Both men and women, the study subjects had to have had at least three symptomatic UTIs in the previous year, two episodes of which had to have occurred in the previous 6 months, and symptomatic UTI but not enough to show bacterial presence on a urinalysis. The dose of Pycnogenol® was 150 mg/day for 2 months with 25 in the treatment group and 25 receiving no treatment. There was about a 50% decrease in number of symptomatic episodes in the Pycnogenol group from 3.1 to 1.6 vs 3.22 to 2.9 in the control group in the 2 month period.
Commentary: This study indicates some preventive or prophylaxis effect with Pycnogenol® in the occurrence of presumed UTIs in men and women. There were no side effects from the product as well. It is unfortunate that we cannot document the presence of bacteria and then a decline in bacteria…either from a microscopic analysis or a culture. That would have made the study stronger. They also measured oxidative stress which showed improvement with Pycnogenol®, indicating an inflammatory component without infection was improved by the Pycnogenol®.

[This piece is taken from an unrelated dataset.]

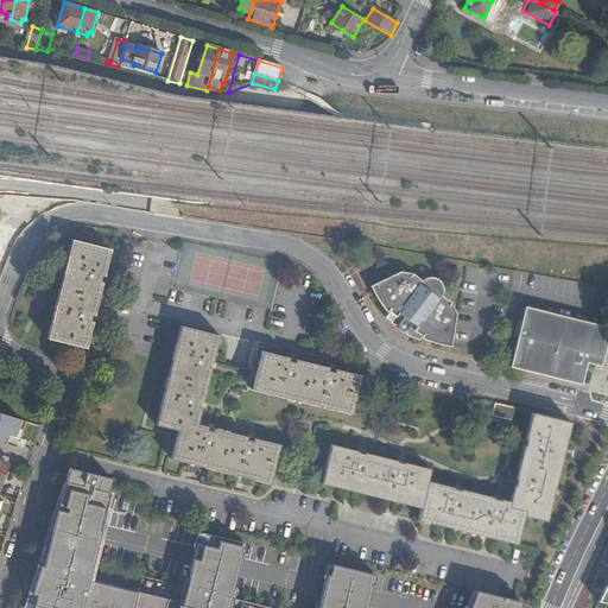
[(87,348),(114,247),(75,238),(49,337),(87,348)]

This brings me to mention another study using Pycnogenol® for recurrent UTI and/or interstitial cystitis also from 2021. (A. Ledda, S. Hu, M. R., et al. “Pycnogenol® Supplementation Prevents Recurrent Urinary Tract Infections/Inflammation and Interstitial Cystitis”, Evidence-Based Complementary and Alternative Medicine, vol. 2021, Article ID 9976299, 8 pages, 2021.) This pilot study compared the prophylactic effects of Pycnogenol® or cranberry extract in individuals with recurrent UTI or interstitial cystitis (IC). One group was given 150 mg/day Pycnogenol®, another was given 400 mg/day cranberry extract, and a group served as a control in a 2-month open follow-up. A total of 64 subjects completed the study. All subjects had significant symptoms (minor pain, stranguria – a slow and painful spasmodic discharge of urine drop by drop, repeated need for urination, and lower, anterior abdominal pain) at the outset of the study. The incidence of UTI symptoms, in comparison with baseline, decreased significantly; there was a more pronounced decrease in the rate of recurrent infections in the Pycnogenol® group and the improvement in patients supplemented with Pycnogenol® was significantly superior to the effects of cranberry. At the end of the study, all subjects in the Pycnogenol® group were infection-free (vs. cranberry). Significantly, more subjects were completely symptom-free after 2 months of management with Pycnogenol® (20/22) than with standard management (18/22) and cranberry at 400 mg (16/20).
Reference: Cotellese R, Hu, S, Cesarone M, et al. Pycnogenol® supplementation prevents inflammation and symptoms in recurrent, non-severe urinary infections. Panminerva Med. 2021 Sep;63(3):343-348.